Saubere Bohrpunkte planen
- Lieber eine solide Leiste mit 3-4 Punkten als viele einzelne Haken mit je 2 Löchern.
- Bohrpunkte so setzen, dass sie später hinter Spiegel, Bild oder neuer Leiste wieder nutzbar wären.
- Weiße Wände: Spachtelmasse + kleiner Farbroller bereithalten.
Wenn Bohren wirklich nicht geht
- Klemmgarderobe: zwischen Boden und Decke (prüfen: Deckenmaterial, ausreichend Spannweg).
- Garderobenständer: kippsicher wählen, schwere Basis, Haken nicht nur oben.
- Über-Tür-Haken: nur wenn die Tür noch sauber schließt und die Dichtung nicht leidet.

Werkzeug und Material: damit klappt es ohne Pfusch
Grundausstattung
- Wasserwaage oder Kreuzlinienlaser (Laser spart Zeit bei langen Leisten)
- Akkuschrauber mit Drehmomentkupplung
- Steinbohrer-Set (6, 8, 10 mm) und ggf. Trockenbau-Bohrer
- Staubsauger, Malerkrepp, Bleistift
- Unterlegscheiben und ggf. Distanzhülsen
Kleiner Qualitätscheck beim Kauf
- Schrauben: saubere Bits, keine weichen Köpfe (sonst „rundet“ es schnell aus).
- Dübel: passender Typ zum Untergrund, nicht „Ein Dübel für alles“ bei schweren Lasten.

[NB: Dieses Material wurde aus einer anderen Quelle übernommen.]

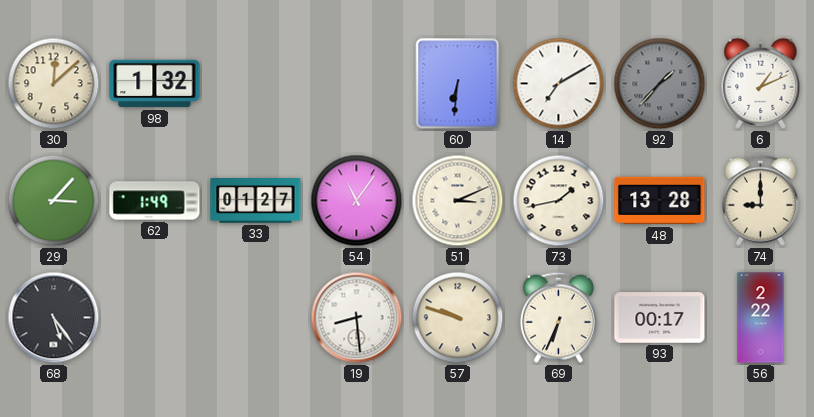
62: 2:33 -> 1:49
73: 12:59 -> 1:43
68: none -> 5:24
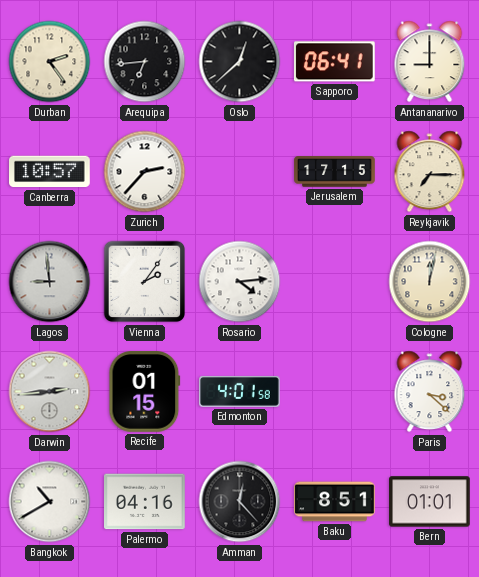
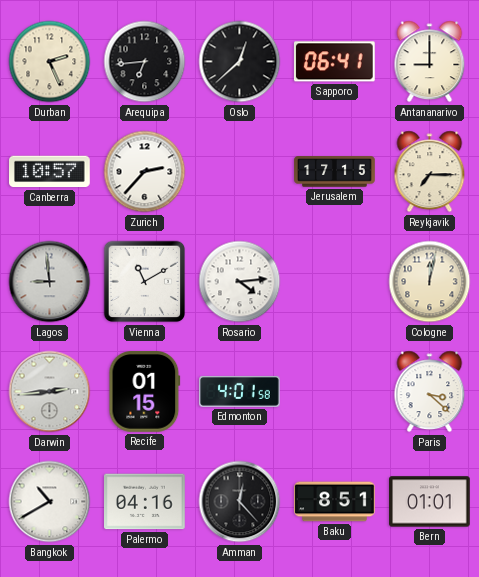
Durban: 2:24 -> 2:26
Vienna: 2:06 -> 11:10
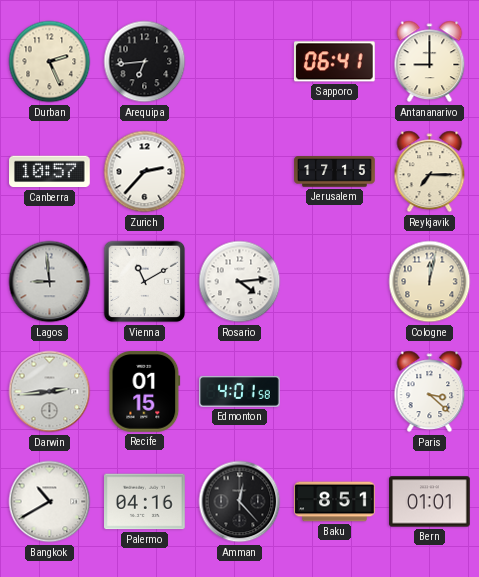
Oslo: 12:38 -> none
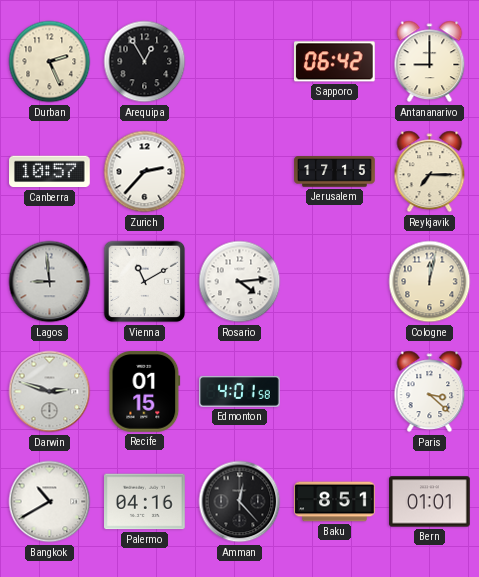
Arequipa: 6:44 -> 12:55
Sapporo: 06:41 -> 06:42
Darwin: 2:44 -> 2:48
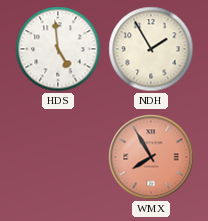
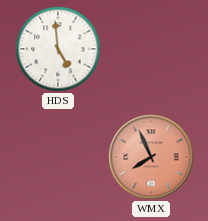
NDH: 1:55 -> none
WMX: 7:55 -> 7:56
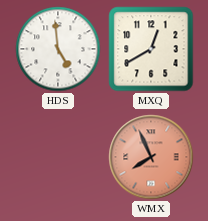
MXQ: none -> 12:40
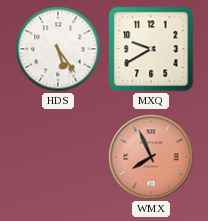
HDS: 4:59 -> 5:24
MXQ: 12:40 -> 9:40
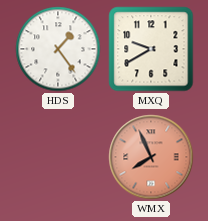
HDS: 5:24 -> 1:24
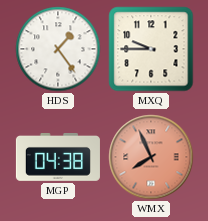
MXQ: 9:40 -> 9:45
MGP: none -> 04:38
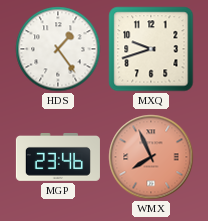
MXQ: 9:45 -> 9:42
MGP: 04:38 -> 23:46
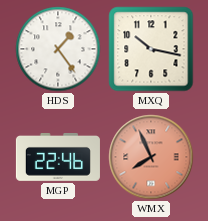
MXQ: 9:42 -> 10:17
MGP: 23:46 -> 22:46
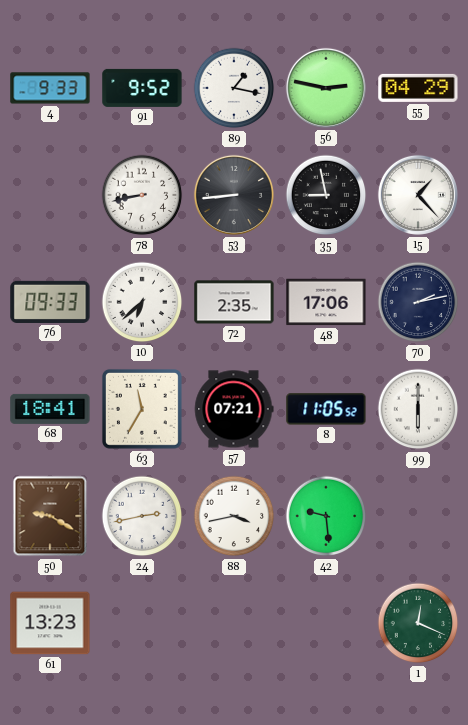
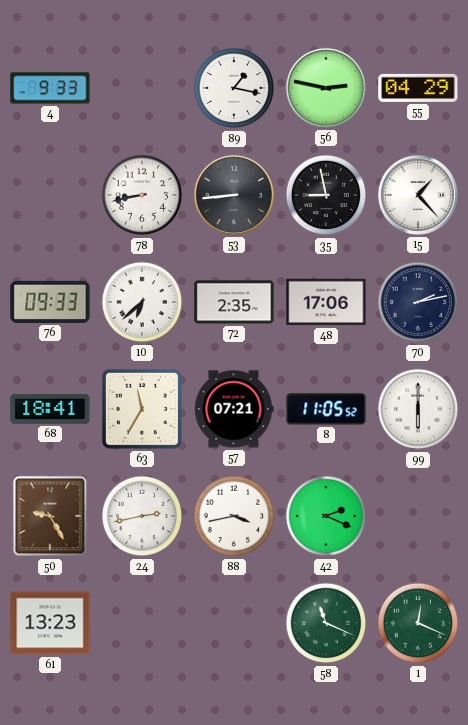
91: 9:52 -> none
50: 9:20 -> 9:25
42: 9:29 -> 2:19
58: none -> 11:19
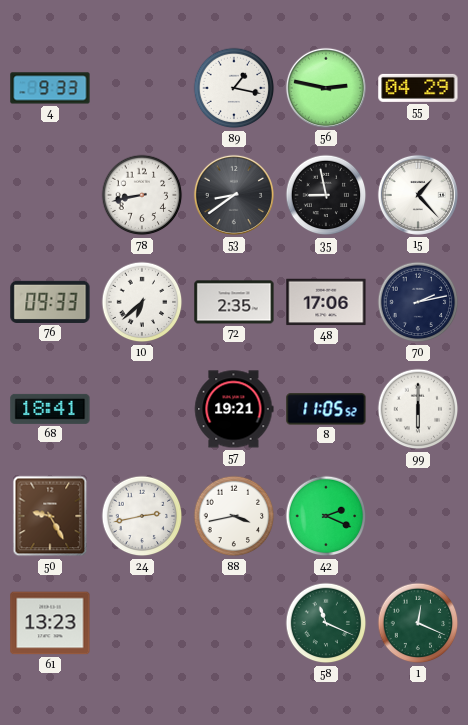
53: 8:44 -> 8:39
63: 11:35 -> none
57: 07:21 -> 19:21
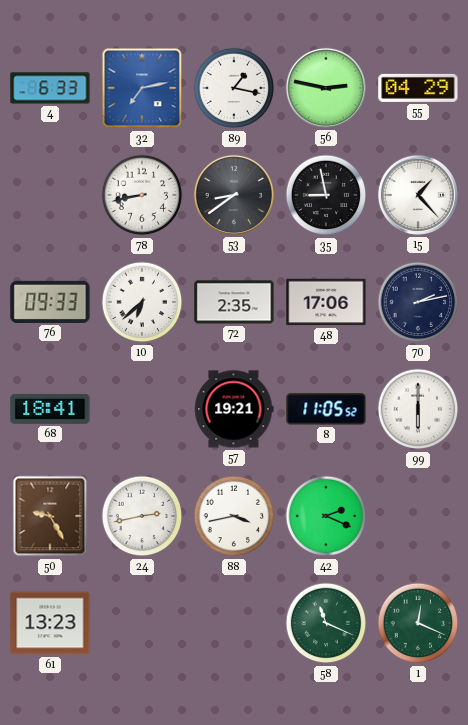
4: 9:33 -> 6:33
32: none -> 7:13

- Leisten: genügend Langlöcher oder Spiel für Justage, stabile Rückseite (keine dünne Presspappe bei hoher Last).
Podsumowanie
- Wandtyp kurz testen (Hohlraum vs. massiv), dann Dübel auswählen.
- Last realistisch planen: Taschen und Rucklasten einrechnen.
- Mehr Befestigungspunkte schlagen „stärkere“ Schrauben im falschen Dübel.
- In Lochziegeln zuerst ohne Schlag bohren und Loch sauber reinigen.
- Trockenbau: Last verteilen oder in Ständer verschrauben.
- Schrauben nur so fest anziehen, dass nichts wackelt, ohne den Untergrund zu quetschen.
FAQ
Welche Höhe ist für eine Garderobenleiste im Flur sinnvoll?
Für Erwachsene meist 165-175 cm (Oberkante Haken). Bei langen Mänteln eher höher, bei Kindern eine zweite Reihe bei 110-130 cm.
Kann ich in Lochziegeln normale Dübel verwenden?
Für leichte Lasten oft ja, für Taschen und Paneele ist es riskant. Besser sind Lochziegeldübel oder bei sehr hoher Last Injektionsmörtel mit Siebhülse.
Wie erkenne ich Trockenbau sicher?
Klopfen klingt hohl, beim Probebohren kommt feines helles Bohrmehl, und der Bohrer „fällt“ nach der Platte in einen Hohlraum. Ein Magnet findet oft Ständer-Schrauben.
Was tun, wenn das Bohrloch zu groß geworden ist?
Im Mauerwerk: auf einen größeren Dübel wechseln. In bröseligen Untergründen: Reparaturdübel oder chemische Befestigung (mit passenden Systemen). Bei Trockenbau: auf einen geeigneten Hohlraumdübel umsteigen und die Last verteilen.